Though God is an almighty lover, he can find himself shut out, and he longs to find an open door of vulnerability in us. It is extraordinarily hard for us to realise this, conditioned as we are by a secular ethic of success and a religious ideal of moral perfection, which may owe little to the gospel. God calls us, implants his life in the deepest centre of our being at baptism, and loves us into growth. He does not propose to us some lofty, rigid ideal to which we must attain by our own unaided human resources. We are more sinful than we know, more deeply flawed than we can recognise by any human insight; but grace works in us in the deepest places of body and spirit. We must live from our weakness, from the barren places of our need, because there is the spring of grace and the source of our strength, as Paul discovered: "When I am weak, then I am strong." When we can stand before God in the truth of our need, acknowledging our sinfulness and bankruptcy, then we can celebrate his mercy. Then we are living by grace, and we can allow full scope to his joy.

For many of us it is difficult to live honestly from this place of failure and weakness. Even if we know with our heads we should, we may still slip back into the old attitudes and behave as though God were expecting us to succeed and making his love conditional upon our achievements. If we have become hardened in such an attitude it may take some deep experience of failure to disabuse us. When a crisis occurs I may find in myself the sheer moral impossibility of obeying God. It is not simply a matter of emotional rebellion, or of knowing that "the spirit is willing but the flesh is weak"; the will itself is unwilling. I am rebellious to the core and do not even want to want God's will. Perhaps I can push it one stage further from me, and say with a kind of tortured effort, "I want to want to want your will," and then ask myself if there is even a grain of honesty or good will in that. I am helpless; and as the father of the epileptic boy cried out to Jesus, "I do believe, help my unbelief," so I can only say to God, "I am rebellious down to my roots, help me."

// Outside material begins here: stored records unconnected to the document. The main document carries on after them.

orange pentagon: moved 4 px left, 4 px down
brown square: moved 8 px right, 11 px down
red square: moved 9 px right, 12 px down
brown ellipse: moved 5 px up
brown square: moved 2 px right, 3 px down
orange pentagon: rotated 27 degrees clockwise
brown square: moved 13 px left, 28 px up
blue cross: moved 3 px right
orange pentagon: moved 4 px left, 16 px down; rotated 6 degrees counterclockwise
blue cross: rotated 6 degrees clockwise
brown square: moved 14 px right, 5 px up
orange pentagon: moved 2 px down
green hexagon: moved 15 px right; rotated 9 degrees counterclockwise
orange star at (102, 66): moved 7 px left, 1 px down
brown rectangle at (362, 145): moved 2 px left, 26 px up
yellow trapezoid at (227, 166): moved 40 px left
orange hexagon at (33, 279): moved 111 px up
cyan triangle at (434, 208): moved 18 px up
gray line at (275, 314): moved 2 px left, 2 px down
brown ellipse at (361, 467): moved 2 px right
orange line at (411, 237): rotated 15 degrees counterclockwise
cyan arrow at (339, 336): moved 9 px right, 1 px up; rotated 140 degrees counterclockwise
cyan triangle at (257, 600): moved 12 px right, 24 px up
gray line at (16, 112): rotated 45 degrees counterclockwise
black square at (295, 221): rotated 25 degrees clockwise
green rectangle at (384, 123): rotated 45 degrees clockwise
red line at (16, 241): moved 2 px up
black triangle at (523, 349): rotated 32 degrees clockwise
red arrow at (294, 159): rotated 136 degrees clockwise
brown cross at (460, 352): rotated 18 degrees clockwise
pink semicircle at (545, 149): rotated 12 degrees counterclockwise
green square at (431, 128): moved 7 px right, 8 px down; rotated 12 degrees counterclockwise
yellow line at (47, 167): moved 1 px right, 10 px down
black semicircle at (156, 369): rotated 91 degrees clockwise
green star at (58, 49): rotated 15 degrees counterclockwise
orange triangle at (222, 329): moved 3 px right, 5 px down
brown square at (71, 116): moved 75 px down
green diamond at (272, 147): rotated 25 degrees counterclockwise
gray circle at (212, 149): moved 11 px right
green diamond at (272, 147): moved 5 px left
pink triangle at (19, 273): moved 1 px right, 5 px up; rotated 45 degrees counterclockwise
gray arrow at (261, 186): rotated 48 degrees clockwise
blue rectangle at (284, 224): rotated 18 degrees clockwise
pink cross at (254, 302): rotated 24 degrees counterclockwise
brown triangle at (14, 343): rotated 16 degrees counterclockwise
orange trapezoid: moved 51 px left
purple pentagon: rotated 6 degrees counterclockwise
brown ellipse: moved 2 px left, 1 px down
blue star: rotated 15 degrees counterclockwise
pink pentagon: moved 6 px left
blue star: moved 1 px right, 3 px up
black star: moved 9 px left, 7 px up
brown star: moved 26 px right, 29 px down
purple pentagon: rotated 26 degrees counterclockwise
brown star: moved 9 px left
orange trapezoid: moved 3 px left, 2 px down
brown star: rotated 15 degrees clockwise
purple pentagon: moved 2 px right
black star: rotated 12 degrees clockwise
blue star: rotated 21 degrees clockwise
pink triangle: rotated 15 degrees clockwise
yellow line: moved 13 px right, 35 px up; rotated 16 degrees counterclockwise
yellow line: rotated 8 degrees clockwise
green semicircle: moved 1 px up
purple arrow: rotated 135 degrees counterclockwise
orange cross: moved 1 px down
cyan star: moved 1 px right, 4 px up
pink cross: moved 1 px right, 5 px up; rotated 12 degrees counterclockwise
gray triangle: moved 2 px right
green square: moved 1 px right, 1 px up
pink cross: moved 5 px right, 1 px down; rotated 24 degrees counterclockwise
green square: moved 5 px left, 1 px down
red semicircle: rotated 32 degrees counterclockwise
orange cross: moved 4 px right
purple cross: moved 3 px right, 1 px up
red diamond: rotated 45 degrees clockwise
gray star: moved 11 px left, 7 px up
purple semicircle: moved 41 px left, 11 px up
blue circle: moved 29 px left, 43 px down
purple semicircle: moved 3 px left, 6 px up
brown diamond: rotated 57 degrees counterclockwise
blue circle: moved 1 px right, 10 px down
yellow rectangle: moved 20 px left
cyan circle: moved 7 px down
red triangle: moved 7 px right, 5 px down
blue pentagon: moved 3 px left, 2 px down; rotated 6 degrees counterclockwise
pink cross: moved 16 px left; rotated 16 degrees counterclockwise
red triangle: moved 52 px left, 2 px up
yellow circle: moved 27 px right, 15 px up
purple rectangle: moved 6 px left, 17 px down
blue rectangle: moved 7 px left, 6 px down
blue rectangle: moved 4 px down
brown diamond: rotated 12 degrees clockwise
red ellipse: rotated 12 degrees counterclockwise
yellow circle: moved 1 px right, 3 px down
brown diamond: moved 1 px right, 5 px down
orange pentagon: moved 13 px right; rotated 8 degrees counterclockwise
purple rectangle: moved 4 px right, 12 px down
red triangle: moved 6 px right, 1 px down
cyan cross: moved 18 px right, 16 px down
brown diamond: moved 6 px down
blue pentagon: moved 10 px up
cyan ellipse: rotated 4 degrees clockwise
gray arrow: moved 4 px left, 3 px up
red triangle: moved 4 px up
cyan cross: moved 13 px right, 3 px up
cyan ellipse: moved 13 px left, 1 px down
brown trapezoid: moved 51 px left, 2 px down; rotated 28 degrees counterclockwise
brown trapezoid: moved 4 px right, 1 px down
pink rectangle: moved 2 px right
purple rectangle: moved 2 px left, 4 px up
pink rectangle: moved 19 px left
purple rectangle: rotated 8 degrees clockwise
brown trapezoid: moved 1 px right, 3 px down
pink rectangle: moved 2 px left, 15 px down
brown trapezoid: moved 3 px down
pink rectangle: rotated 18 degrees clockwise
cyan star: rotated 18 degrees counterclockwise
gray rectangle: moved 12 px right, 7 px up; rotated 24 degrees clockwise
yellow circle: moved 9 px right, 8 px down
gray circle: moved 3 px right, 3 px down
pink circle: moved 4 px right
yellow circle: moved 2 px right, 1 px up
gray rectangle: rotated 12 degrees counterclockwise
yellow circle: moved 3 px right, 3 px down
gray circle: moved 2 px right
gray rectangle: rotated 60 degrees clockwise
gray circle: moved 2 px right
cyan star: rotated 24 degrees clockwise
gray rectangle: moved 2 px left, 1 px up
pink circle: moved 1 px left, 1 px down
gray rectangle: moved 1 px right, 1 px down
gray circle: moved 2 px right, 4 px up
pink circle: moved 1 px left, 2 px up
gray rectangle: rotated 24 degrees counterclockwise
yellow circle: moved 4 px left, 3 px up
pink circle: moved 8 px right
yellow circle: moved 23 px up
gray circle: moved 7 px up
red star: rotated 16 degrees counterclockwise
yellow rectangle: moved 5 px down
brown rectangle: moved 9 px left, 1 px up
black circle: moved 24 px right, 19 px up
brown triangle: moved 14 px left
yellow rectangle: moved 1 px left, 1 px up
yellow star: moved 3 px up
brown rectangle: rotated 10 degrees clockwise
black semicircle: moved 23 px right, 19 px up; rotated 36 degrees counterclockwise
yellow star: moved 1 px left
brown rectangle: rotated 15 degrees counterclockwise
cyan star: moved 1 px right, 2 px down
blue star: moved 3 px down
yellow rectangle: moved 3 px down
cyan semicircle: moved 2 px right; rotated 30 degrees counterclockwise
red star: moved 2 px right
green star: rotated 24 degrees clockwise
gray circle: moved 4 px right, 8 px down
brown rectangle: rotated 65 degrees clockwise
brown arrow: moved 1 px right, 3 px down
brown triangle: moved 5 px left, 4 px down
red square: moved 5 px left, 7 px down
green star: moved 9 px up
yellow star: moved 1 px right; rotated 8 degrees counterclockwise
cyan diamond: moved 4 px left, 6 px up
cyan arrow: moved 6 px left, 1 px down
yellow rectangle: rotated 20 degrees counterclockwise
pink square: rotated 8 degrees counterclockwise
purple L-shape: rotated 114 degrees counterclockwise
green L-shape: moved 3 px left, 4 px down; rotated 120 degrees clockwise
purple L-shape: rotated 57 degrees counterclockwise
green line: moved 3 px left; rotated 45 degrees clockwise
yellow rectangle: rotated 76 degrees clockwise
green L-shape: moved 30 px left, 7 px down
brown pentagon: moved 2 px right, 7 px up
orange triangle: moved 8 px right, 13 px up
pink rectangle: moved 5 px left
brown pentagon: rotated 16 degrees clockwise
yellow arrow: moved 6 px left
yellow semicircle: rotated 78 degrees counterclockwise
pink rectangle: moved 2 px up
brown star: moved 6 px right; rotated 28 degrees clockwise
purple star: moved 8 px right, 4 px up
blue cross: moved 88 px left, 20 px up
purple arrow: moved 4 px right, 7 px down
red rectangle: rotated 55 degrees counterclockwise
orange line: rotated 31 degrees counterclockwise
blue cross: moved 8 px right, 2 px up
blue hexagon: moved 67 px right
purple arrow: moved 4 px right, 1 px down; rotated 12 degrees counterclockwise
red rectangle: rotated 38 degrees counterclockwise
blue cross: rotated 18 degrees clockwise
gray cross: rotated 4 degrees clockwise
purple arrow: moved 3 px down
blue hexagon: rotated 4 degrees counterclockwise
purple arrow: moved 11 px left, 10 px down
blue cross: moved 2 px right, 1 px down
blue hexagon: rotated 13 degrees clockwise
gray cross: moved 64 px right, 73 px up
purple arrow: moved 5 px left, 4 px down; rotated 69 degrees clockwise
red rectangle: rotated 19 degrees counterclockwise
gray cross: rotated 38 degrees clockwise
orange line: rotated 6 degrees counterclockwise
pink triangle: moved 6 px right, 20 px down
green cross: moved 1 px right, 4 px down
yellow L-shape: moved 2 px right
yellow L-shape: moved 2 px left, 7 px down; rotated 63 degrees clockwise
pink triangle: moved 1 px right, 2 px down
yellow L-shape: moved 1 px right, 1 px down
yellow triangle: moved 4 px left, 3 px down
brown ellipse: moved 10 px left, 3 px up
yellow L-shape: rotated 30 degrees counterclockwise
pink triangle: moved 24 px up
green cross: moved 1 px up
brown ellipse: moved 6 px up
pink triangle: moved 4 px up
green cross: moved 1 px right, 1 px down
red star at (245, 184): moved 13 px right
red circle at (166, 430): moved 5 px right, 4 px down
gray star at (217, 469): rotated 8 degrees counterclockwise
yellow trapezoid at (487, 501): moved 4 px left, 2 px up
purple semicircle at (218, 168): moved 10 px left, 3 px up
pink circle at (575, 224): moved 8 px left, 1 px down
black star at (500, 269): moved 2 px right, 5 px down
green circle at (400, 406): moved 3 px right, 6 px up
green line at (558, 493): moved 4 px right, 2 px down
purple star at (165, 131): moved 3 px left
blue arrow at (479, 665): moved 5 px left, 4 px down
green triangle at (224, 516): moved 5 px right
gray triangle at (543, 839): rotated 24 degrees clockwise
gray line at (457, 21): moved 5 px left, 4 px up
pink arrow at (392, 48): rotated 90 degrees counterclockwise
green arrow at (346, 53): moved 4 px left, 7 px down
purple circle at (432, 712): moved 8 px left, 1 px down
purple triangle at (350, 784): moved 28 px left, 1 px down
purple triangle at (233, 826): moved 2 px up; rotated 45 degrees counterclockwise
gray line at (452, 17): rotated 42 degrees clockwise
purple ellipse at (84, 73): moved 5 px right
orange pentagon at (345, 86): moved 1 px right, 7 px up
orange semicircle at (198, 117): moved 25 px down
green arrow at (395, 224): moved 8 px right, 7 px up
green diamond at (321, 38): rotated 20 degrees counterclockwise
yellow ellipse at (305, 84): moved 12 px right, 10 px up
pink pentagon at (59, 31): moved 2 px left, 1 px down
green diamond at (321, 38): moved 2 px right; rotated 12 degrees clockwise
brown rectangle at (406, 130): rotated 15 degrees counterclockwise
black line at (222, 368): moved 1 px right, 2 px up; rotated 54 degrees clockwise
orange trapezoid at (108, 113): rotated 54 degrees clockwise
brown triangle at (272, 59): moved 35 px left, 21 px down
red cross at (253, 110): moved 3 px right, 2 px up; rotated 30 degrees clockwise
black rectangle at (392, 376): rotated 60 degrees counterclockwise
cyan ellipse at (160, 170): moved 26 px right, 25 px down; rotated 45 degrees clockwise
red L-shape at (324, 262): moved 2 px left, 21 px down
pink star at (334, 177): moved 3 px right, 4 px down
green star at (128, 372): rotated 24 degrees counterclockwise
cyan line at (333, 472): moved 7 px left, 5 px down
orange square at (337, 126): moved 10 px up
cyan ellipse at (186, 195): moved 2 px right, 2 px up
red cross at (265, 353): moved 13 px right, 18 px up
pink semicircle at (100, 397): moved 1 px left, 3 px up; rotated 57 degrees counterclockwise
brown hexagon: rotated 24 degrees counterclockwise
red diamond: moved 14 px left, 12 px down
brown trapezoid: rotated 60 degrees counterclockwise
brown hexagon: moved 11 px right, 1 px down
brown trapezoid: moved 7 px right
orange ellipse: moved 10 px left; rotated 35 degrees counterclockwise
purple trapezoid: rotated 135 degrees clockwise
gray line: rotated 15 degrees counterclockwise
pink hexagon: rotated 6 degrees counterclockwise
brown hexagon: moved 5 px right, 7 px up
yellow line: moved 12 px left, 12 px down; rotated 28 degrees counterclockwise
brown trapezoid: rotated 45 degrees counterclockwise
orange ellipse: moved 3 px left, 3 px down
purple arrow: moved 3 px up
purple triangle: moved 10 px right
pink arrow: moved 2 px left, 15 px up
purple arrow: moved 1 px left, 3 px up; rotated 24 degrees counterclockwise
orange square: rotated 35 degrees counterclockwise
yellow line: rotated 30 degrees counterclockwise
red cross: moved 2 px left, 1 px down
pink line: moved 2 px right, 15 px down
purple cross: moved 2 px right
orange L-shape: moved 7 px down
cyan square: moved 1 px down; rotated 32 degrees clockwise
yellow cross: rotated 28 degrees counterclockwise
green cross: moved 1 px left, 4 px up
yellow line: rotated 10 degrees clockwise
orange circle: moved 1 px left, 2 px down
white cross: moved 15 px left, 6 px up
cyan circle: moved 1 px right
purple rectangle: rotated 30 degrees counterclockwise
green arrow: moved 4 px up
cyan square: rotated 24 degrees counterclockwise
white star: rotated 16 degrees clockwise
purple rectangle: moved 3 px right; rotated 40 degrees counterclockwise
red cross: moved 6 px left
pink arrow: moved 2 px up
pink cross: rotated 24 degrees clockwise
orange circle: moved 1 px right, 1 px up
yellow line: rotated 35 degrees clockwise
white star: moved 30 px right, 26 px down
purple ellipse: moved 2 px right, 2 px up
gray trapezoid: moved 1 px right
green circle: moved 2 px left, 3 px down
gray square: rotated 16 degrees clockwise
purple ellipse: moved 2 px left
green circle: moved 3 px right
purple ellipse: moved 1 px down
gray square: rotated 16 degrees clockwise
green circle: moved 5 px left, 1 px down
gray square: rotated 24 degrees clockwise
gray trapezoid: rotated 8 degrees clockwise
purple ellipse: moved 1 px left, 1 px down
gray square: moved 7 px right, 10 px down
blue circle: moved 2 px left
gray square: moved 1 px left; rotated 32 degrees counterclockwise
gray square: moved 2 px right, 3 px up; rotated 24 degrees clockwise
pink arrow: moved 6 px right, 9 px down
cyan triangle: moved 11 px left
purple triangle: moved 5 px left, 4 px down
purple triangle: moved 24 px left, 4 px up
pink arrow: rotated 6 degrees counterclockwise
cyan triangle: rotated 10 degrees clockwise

Here, as we teeter on the edge of despair, beset by every kind of temptation and feeling as though we had already fallen, the Spirit is released. This is his own place, the deepest place of our being where he is wedded to our spirit, where he can act and give life, where he can free us from all that hampers the true thrust of our will. God himself creates our freedom; he gives us freedom as his continuing gift of love, and he alone can influence it from within, in no way violating or diminishing it. Entombed Lazarus is a sign not simply of a certain group of people who have obviously closed their hearts against Jesus, but of each one of us. In this hopeless situation, where you are nothing but stark failure, you know the miracle of grace. This tomb is the place of resurrection, and if you believe, you will see the glory of God.

(Maria Boulding OSB, Gateway to Hope, London 1985, pp.109 - 10)

He's actually really good at this 'right time, right place, right words' thing.